■ **Records to process**:

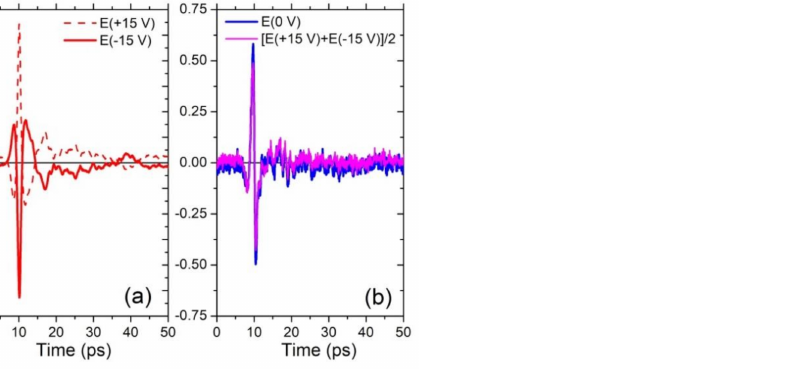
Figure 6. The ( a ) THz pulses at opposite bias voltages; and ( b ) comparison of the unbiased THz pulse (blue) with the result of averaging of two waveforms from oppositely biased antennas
* * *
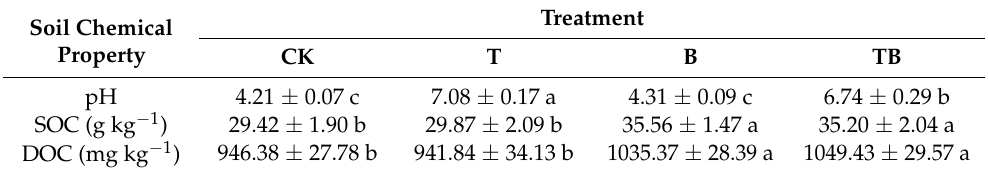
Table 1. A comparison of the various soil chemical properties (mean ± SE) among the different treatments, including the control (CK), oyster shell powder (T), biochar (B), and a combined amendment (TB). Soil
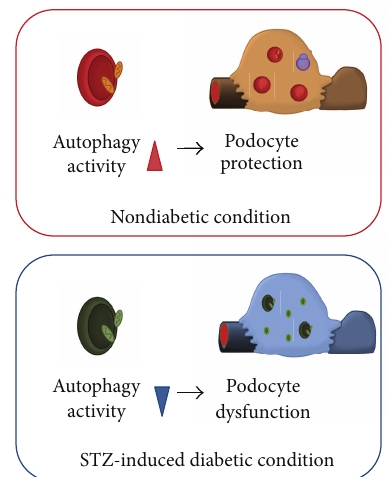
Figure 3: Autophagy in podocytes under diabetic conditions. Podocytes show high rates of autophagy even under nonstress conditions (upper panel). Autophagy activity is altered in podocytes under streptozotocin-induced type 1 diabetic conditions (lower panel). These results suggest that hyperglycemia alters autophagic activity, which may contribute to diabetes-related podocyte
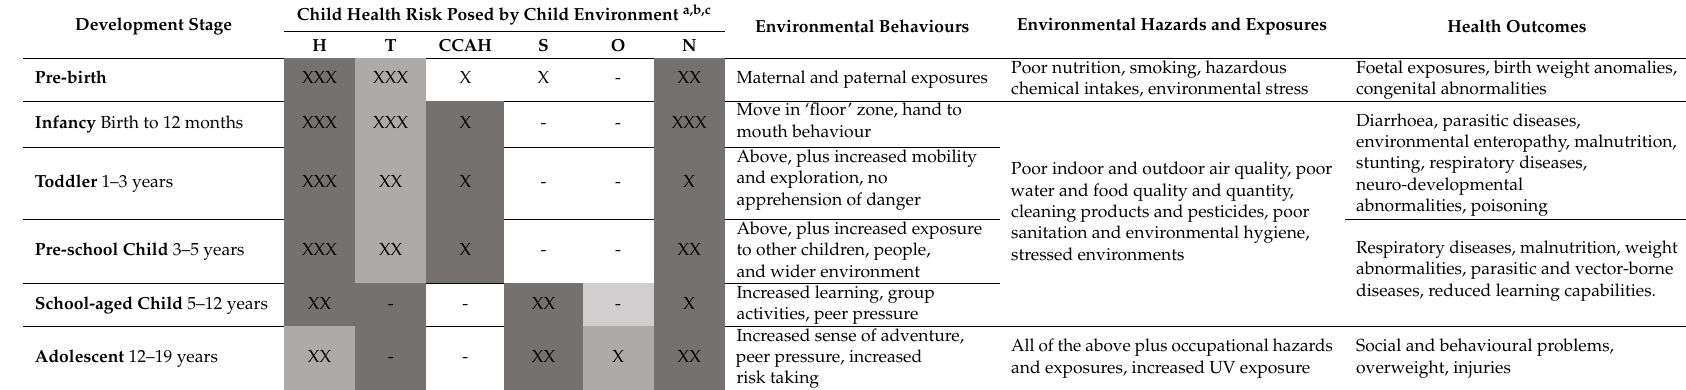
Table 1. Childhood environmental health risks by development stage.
---
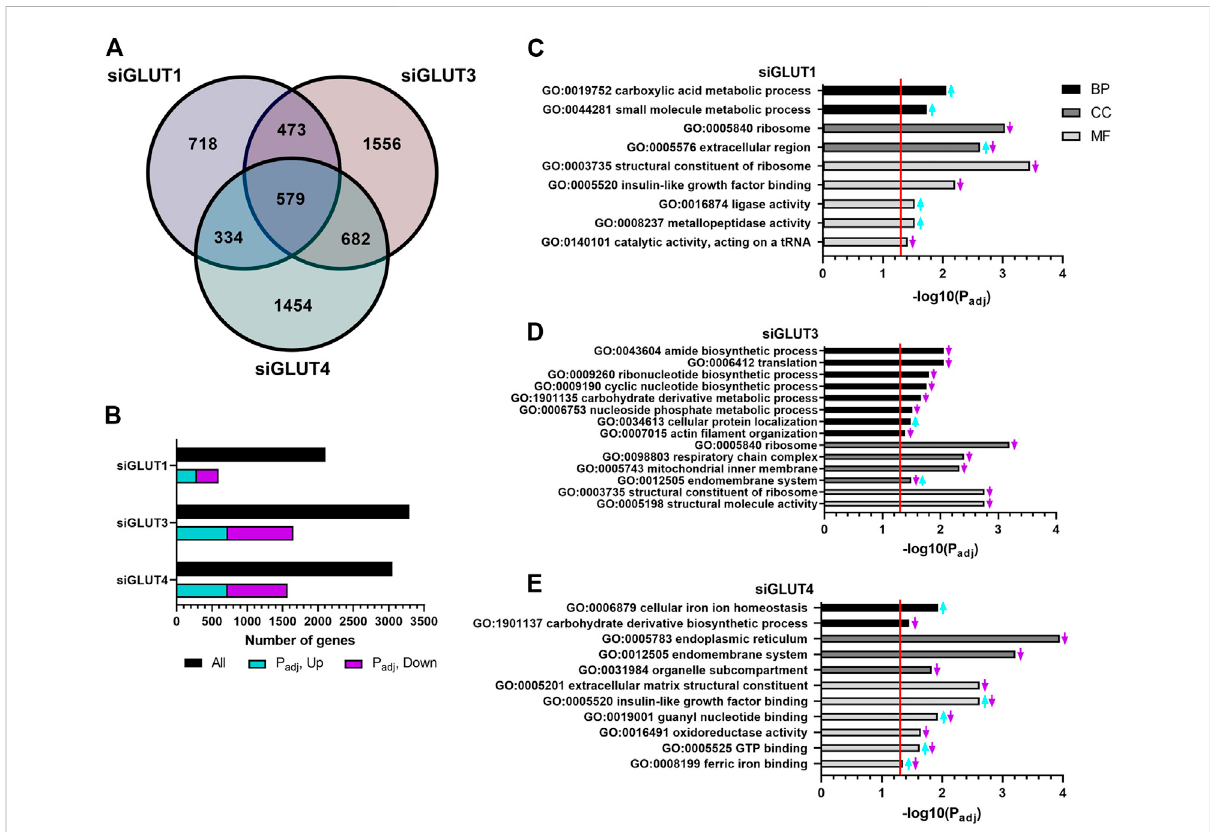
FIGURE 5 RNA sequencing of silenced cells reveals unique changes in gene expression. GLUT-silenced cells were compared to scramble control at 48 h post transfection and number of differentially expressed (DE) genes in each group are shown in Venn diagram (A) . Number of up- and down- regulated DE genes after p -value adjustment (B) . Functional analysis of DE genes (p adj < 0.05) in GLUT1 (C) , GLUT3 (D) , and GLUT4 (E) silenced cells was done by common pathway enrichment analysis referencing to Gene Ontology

■ **Directions**: Using the records above, gather all lines where the string "control" is present.

■ **Response to this exercise**:
Table 1. A comparison of the various soil chemical properties (mean ± SE) among the different treatments, including the control (CK), oyster shell powder (T), biochar (B), and a combined amendment (TB). Soil
FIGURE 5 RNA sequencing of silenced cells reveals unique changes in gene expression. GLUT-silenced cells were compared to scramble control at 48 h post transfection and number of differentially expressed (DE) genes in each group are shown in Venn diagram (A) . Number of up- and down- regulated DE genes after p -value adjustment (B) . Functional analysis of DE genes (p adj < 0.05) in GLUT1 (C) , GLUT3 (D) , and GLUT4 (E) silenced cells was done by common pathway enrichment analysis referencing to Gene Ontology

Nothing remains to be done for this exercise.